# Task item:
In one to three sentences, explain why the passage on evaluating the ratios Φ12 and Φ34 treats only the competition assay with strains 1 and 2.

------ Selected extract

Evaluation of the ratios Φ12 and Φ34

Consider the competition assay with strains 1 and 2 (the results are the same also for the competition assay between strains 3 and 4, after all subscripts are appropriately changed). For a given IPTG concentration CI, from Eq. (37) the growth rate of strain 1 is \(g_1\left[ {k\left( {C_I} \right)} \right] = {\Phi}_1\left[ {k\left( {C_I} \right)} \right] \cdot \eta r\left( c \right)/\left( {1 + \gamma r\left( c \right)} \right)\) (where we have inserted explicitly the dependence on r(c), and k(CI) is the protein production rate induced by CI). On the other hand, the expression of the selective advantage for general values of r(c) is:

$$S = \frac{{\eta \cdot r\left( c \right)}}{{1 + \gamma \cdot r\left( c \right)}}\left( {{\Phi}_1 - {\Phi}_2} \right)$$
(42)

------------
------ Data to examine

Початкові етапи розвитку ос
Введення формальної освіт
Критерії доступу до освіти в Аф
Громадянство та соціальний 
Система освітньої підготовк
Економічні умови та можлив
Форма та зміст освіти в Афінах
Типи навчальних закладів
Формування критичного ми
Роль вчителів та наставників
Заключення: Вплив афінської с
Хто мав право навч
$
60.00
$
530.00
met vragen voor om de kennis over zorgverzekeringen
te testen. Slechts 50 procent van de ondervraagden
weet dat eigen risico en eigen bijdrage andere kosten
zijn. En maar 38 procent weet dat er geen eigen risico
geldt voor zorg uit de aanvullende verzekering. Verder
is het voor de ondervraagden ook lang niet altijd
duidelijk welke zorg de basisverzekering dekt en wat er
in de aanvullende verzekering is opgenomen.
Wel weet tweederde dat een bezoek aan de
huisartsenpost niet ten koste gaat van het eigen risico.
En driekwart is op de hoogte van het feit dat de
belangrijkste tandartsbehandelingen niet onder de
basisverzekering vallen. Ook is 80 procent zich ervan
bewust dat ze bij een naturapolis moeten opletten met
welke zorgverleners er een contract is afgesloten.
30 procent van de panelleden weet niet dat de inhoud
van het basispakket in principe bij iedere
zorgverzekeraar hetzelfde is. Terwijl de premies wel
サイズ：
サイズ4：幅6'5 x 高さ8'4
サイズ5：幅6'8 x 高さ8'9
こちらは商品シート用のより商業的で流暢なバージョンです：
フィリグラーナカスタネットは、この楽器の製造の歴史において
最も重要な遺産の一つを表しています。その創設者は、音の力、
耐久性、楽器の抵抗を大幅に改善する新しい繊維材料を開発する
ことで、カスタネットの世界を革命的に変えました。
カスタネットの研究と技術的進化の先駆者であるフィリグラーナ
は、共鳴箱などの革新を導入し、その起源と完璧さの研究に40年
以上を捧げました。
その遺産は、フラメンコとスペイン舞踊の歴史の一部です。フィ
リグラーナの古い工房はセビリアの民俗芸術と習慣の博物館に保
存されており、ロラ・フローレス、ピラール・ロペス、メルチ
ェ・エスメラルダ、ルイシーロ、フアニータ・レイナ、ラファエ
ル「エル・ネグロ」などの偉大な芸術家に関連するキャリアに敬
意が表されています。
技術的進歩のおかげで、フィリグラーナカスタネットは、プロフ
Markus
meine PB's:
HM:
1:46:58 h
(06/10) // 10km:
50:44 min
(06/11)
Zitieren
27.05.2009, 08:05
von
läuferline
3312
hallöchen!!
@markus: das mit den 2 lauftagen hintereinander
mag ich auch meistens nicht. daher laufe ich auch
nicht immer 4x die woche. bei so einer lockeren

------------

# Task solution:
The passage treats only that assay because the results are the same for the competition assay between strains 3 and 4 once all subscripts are appropriately changed. Working through strains 1 and 2 therefore covers both cases.